WHAT TO DO
The answer should hold every line of the listing, unchanged and free of images.

RAW DATA
________________________________________

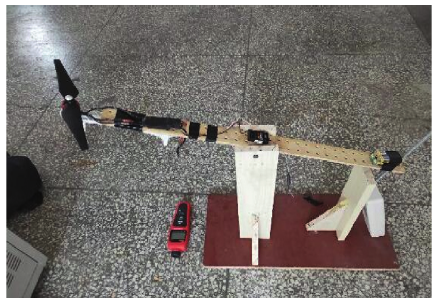
Figure 9: Simple lift test device.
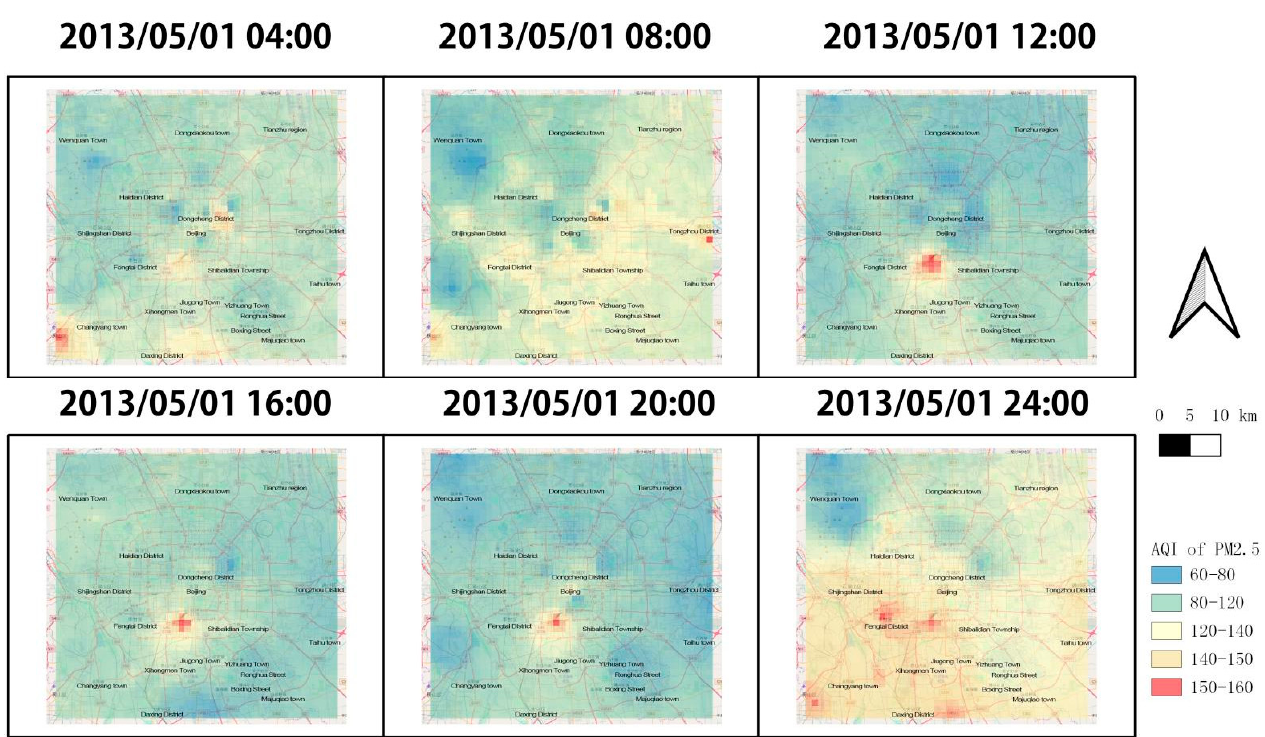
Figure 8. Real-time estimation effect (with partial moment of 1 May 2013 as an example). Black characters are the main place names.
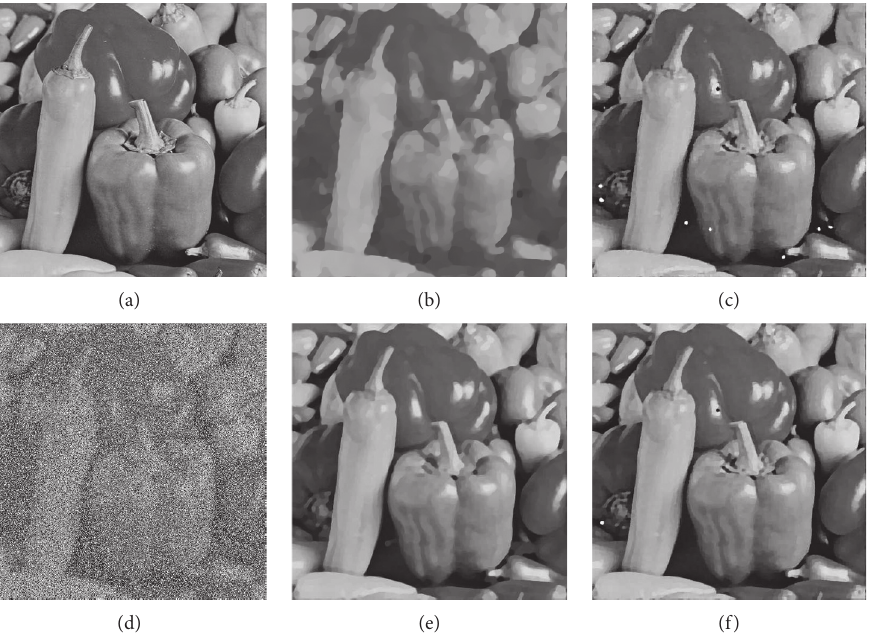
Figure 14: The recovery results (Peppers 512) by Gaussian blur with 70% RV noise. (a) Original. (b) TVL1, PSNR � 19.1797. (c) TVSCAD, PSNR � 26.0516. (d) Gaussian blur (lev � 0.7). (e) TVLog, PSNR � 26.4081. (f) LogTVSCAD, PSNR � 27.9344.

________________________________________

RESULT BELOW
Figure 9: Simple lift test device.
Figure 8. Real-time estimation effect (with partial moment of 1 May 2013 as an example). Black characters are the main place names.
Figure 14: The recovery results (Peppers 512) by Gaussian blur with 70% RV noise. (a) Original. (b) TVL1, PSNR � 19.1797. (c) TVSCAD, PSNR � 26.0516. (d) Gaussian blur (lev � 0.7). (e) TVLog, PSNR � 26.4081. (f) LogTVSCAD, PSNR � 27.9344.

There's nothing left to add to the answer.